‘Migration the greatest threat’ to Austrian security – top military figure

‘Migration the greatest threat’ to Austrian security – top military figure
Mass migration is the greatest threat to Austrian security, the country’s newly-appointed chief of the general staff said, adding that the problem of asylum seekers has now spread to all EU states.

“The migration problem has developed in a way that now all member states of the European Union are affected,” Major General Robert Brieger told Ö1 radio station on Wednesday. He stressed that mass migration has become the “greatest threat” to Austria’s security.

The top military official said that “as long as external border protection is not fully guaranteed, there is a need to act at the national level.” Border controls can safeguard Austria from “terrorist threats,” Brieger, who took on his post on Tuesday, insisted.

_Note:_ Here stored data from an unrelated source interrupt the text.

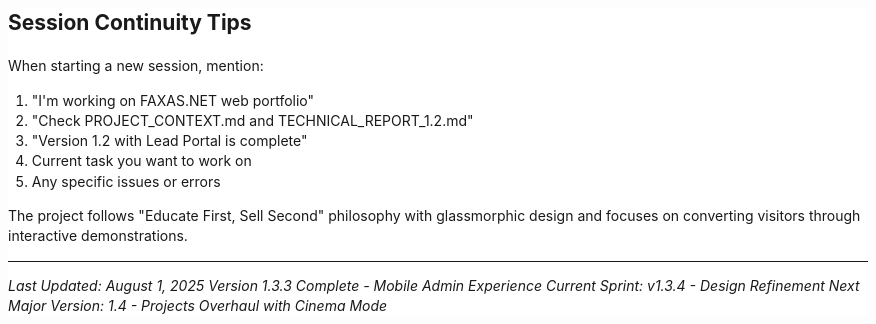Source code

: ## Session Continuity Tips

When starting a new session, mention:
1. "I'm working on FAXAS.NET web portfolio"
2. "Check PROJECT_CONTEXT.md and TECHNICAL_REPORT_1.2.md"
3. "Version 1.2 with Lead Portal is complete"
4. Current task you want to work on
4. Any specific issues or errors

The project follows "Educate First, Sell Second" philosophy with glassmorphic design and focuses on converting visitors through interactive demonstrations.

---

*Last Updated: August 1, 2025*
*Version 1.3.3 Complete - Mobile Admin Experience*
*Current Sprint: v1.3.4 - Design Refinement*
*Next Major Version: 1.4 - Projects Overhaul with Cinema Mode*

Austria has seen a large influx of asylum seekers, like many other EU states, ever since the refugee crisis kicked off in 2015. In June Austria’s Defense Minister Mario Kunasek said that the EU Border Guard (Frontex) should be bolstered with soldiers and policemen. According to Kunasek, the beefed-up force would work in EU border countries, namely Italy and Greece, but might actually venture into “African countries with the consent of the respective state.”

The idea to create a special “border protection unit” was floated by Austrian Interior Minister Herbert Kickl in January this year. Stressing that scenarios like the 2015 refugee crisis “cannot be allowed to happen” again, Kickl insisted that a standby police unit would be able to react and secure border crossings within a few hours, as well as carry out identity checks.

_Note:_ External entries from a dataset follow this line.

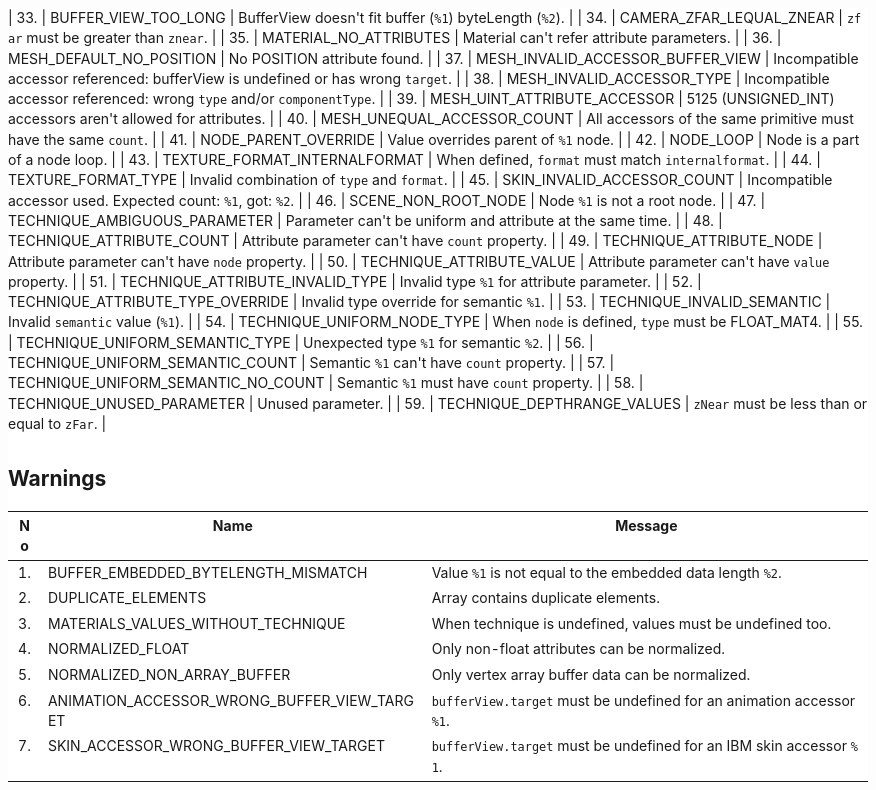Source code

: | 33. | BUFFER_VIEW_TOO_LONG | BufferView doesn't fit buffer (`%1`) byteLength (`%2`). |
| 34. | CAMERA_ZFAR_LEQUAL_ZNEAR | `zfar` must be greater than `znear`. |
| 35. | MATERIAL_NO_ATTRIBUTES | Material can't refer attribute parameters. |
| 36. | MESH_DEFAULT_NO_POSITION | No POSITION attribute found. |
| 37. | MESH_INVALID_ACCESSOR_BUFFER_VIEW | Incompatible accessor referenced: bufferView is undefined or has wrong `target`. |
| 38. | MESH_INVALID_ACCESSOR_TYPE | Incompatible accessor referenced: wrong `type` and/or `componentType`. |
| 39. | MESH_UINT_ATTRIBUTE_ACCESSOR | 5125 (UNSIGNED_INT) accessors aren't allowed for attributes. |
| 40. | MESH_UNEQUAL_ACCESSOR_COUNT | All accessors of the same primitive must have the same `count`. |
| 41. | NODE_PARENT_OVERRIDE | Value overrides parent of `%1` node. |
| 42. | NODE_LOOP | Node is a part of a node loop. |
| 43. | TEXTURE_FORMAT_INTERNALFORMAT | When defined, `format` must match `internalformat`. |
| 44. | TEXTURE_FORMAT_TYPE | Invalid combination of `type` and `format`. |
| 45. | SKIN_INVALID_ACCESSOR_COUNT | Incompatible accessor used. Expected count: `%1`, got: `%2`. |
| 46. | SCENE_NON_ROOT_NODE | Node `%1` is not a root node. |
| 47. | TECHNIQUE_AMBIGUOUS_PARAMETER | Parameter can't be uniform and attribute at the same time. |
| 48. | TECHNIQUE_ATTRIBUTE_COUNT | Attribute parameter can't have `count` property. |
| 49. | TECHNIQUE_ATTRIBUTE_NODE | Attribute parameter can't have `node` property. |
| 50. | TECHNIQUE_ATTRIBUTE_VALUE | Attribute parameter can't have `value` property. |
| 51. | TECHNIQUE_ATTRIBUTE_INVALID_TYPE | Invalid type `%1` for attribute parameter. |
| 52. | TECHNIQUE_ATTRIBUTE_TYPE_OVERRIDE | Invalid type override for semantic `%1`. |
| 53. | TECHNIQUE_INVALID_SEMANTIC | Invalid `semantic` value (`%1`). |
| 54. | TECHNIQUE_UNIFORM_NODE_TYPE | When `node` is defined, `type` must be FLOAT_MAT4. |
| 55. | TECHNIQUE_UNIFORM_SEMANTIC_TYPE | Unexpected type `%1` for semantic `%2`. |
| 56. | TECHNIQUE_UNIFORM_SEMANTIC_COUNT | Semantic `%1` can't have `count` property. |
| 57. | TECHNIQUE_UNIFORM_SEMANTIC_NO_COUNT | Semantic `%1` must have `count` property. |
| 58. | TECHNIQUE_UNUSED_PARAMETER | Unused parameter. |
| 59. | TECHNIQUE_DEPTHRANGE_VALUES | `zNear` must be less than or equal to `zFar`. |

## Warnings
| No | Name | Message |
|:-:|------------|-------------|
| 1. | BUFFER_EMBEDDED_BYTELENGTH_MISMATCH | Value `%1` is not equal to the embedded data length `%2`. |
| 2. | DUPLICATE_ELEMENTS | Array contains duplicate elements. |
| 3. | MATERIALS_VALUES_WITHOUT_TECHNIQUE | When technique is undefined, values must be undefined too. |
| 4. | NORMALIZED_FLOAT | Only non-float attributes can be normalized. |
| 5. | NORMALIZED_NON_ARRAY_BUFFER | Only vertex array buffer data can be normalized. |
| 6. | ANIMATION_ACCESSOR_WRONG_BUFFER_VIEW_TARGET | `bufferView.target` must be undefined for an animation accessor `%1`. |
| 7. | SKIN_ACCESSOR_WRONG_BUFFER_VIEW_TARGET | `bufferView.target` must be undefined for an IBM skin accessor `%1`. |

In the latest attempt to relieve southern Mediterranean countries, namely Italy and Greece, of some of the burden of the migrant crisis, the EU proposed to give members states €6,000 for each migrant. The plan was immediately slammed by Italy’s Interior Minister Matteo as “charity,” He stressed that the bloc simply fails to appreciate what is actually needed.

The proposal came after a summit between EU leaders in June. The gathering saw the hammering-out of a solution which would involve EU members propping up so-called controlled centers on a volunteer basis. Austria was among those EU states to turn down the proposal, with Prime Minister Sebastian Kurz saying: “Of course not… we are not a first-arrival country, unless people jump with parachutes.”